If you have an application that uses the PAM application API, it will use the PAM modules configured in /etc/pam.conf; if you have an application that uses the LAM application API, it will use the LAM modules configured in /usr/lib/security/methods.cfg.
The LAM module API for AIX 5.2 is documented here:
http://publib16.boulder.ibm.com/doc_link/en_US/a_doc_lib/aixprggd/kernextc/sec_load_mod.htmThe LAM module API was not documented in AIX 4.3, but my guess is that it was probably the same.
The patch includes a PAM module called pam_aix that "converts" PAM calls into the corresponding LAM calls, so that PAM-aware applications can make use of LAM even though they don't have any knowledge of the LAM application API. Because LAM provides AIX's default authentication mechanism, pam_aix can be used as the default module in /etc/pam.conf, much as pam_unix is on other platforms. For example:
other auth required /usr/local/lib/security/pam_aix.so other account required /usr/local/lib/security/pam_aix.so other session required /usr/local/lib/security/pam_aix.so other password required /usr/local/lib/security/pam_aix.so
To address this problem, IBM has backported their implementation of the pam_aix module from AIX 5.2 and made it available for AIX 5.1:
https://techsupport.services.ibm.com/server/nav/pamNote that IBM's implementation of pam_aix was done completely independently of the one I wrote for AIX 4.3. It does not support the same options, but it works the same otherwise.
Similarly to the way that pam_aix "converts" from PAM to LAM, AIX 5.2 also includes a LAM module that "converts" from LAM to PAM. The IBM documentation refers to this as the "PAM module", which is extremely confusing; to avoid this, I will refer to this module using its full path, /usr/lib/security/PAM.
As mentioned above, pam_aix is a PAM module that you configure in /etc/pam.conf, and it allows PAM-aware applications to make use of LAM even though they don't have any knowledge of the LAM application API. Conversely, /usr/lib/security/PAM is a LAM module that you configure in /usr/lib/security/methods.cfg, and it allows LAM-aware applications to make use of PAM even though they don't have any knowledge of the PAM application API.
The /usr/lib/security/PAM LAM module is documented here:
http://publib16.boulder.ibm.com/doc_link/en_US/a_doc_lib/aixbman/security/pam_overview.htmUnfortunately, /usr/lib/security/PAM is not a very elegent solution, because it requires major modifications on the part of any PAM module that you want to use with it.
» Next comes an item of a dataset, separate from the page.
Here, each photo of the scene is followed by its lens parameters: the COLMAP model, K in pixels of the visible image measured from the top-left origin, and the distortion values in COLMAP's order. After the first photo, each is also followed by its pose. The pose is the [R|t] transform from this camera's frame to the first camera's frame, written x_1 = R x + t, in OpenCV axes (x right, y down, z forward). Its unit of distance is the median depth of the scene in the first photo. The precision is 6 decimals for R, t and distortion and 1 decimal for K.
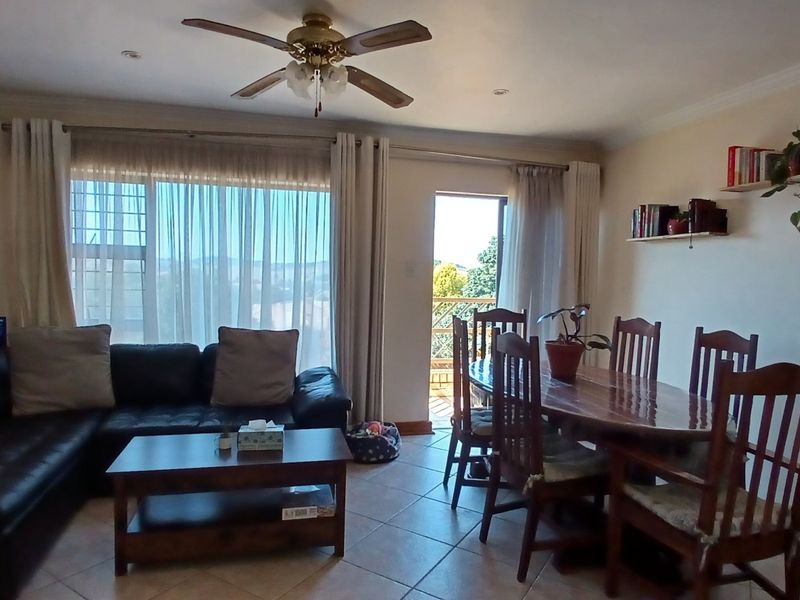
lens RADIAL K [[523.0, 0, 399.6], [0, 523.0, 297.0], [0, 0, 1]] dist [0.002264, -0.024397]
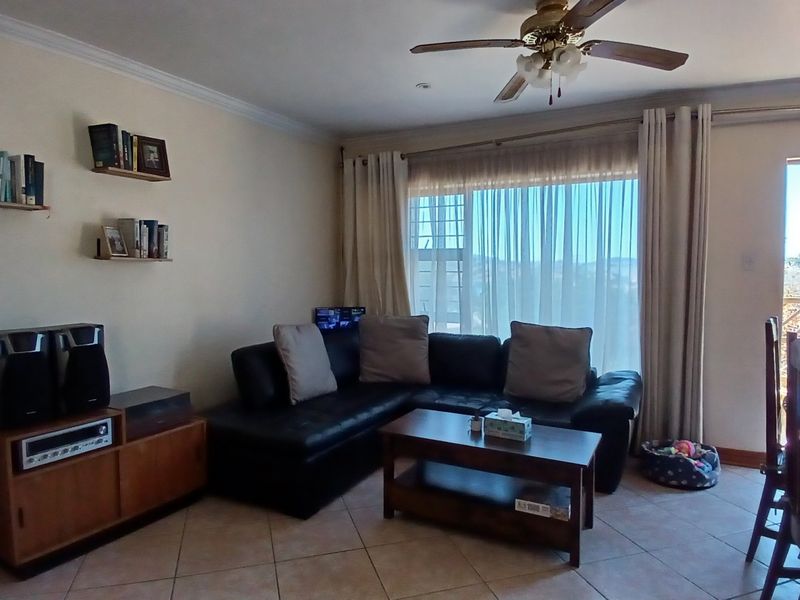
lens RADIAL K [[523.0, 0, 397.8], [0, 523.0, 300.9], [0, 0, 1]] dist [0.002264, -0.024397]
pose [[0.746812, 0.014889, -0.664868, 0.175963], [-0.012091, 0.999888, 0.008810, 0.009147], [0.664925, 0.001459, 0.746909, 0.056333]]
Because the LAM API does not support the notion of a conversation function, all PAM modules must be modified to use the pam_get_item() and pam_set_item() calls to communicate with the application.
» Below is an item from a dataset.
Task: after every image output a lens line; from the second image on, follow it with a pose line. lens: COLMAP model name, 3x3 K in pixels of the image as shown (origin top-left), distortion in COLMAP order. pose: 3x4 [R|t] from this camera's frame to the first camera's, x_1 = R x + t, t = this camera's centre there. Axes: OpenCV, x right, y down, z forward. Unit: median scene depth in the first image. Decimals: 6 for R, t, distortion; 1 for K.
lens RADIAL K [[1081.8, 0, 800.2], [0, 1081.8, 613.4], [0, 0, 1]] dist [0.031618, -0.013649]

(If you're familiar with the PAM and LAM APIs, it's pretty obvious why this is a problem. PAM uses an out-of-band mechanism (the conversation function) to communicate with the application, while the LAM API uses iterative calls to the authenticate() function. Even if /usr/lib/security/PAM supplied its own conversation function for communicating with PAM, there's no reasonable way for the conversation function to jump back into the initial stack frame of the original authenticate() call without losing state between each iteration.)
Unfortunately, because the native AIX binaries (e.g., /bin/login and /bin/su) still call LAM directly, there is no reasonable way for them to use existing off-the-shelf PAM modules. The only alternative is to try to replace the native AIX binaries with open source alternatives that are PAM-aware, but that's a fairly complicated proposition, and I don't know of anyone who's actually tried to do that.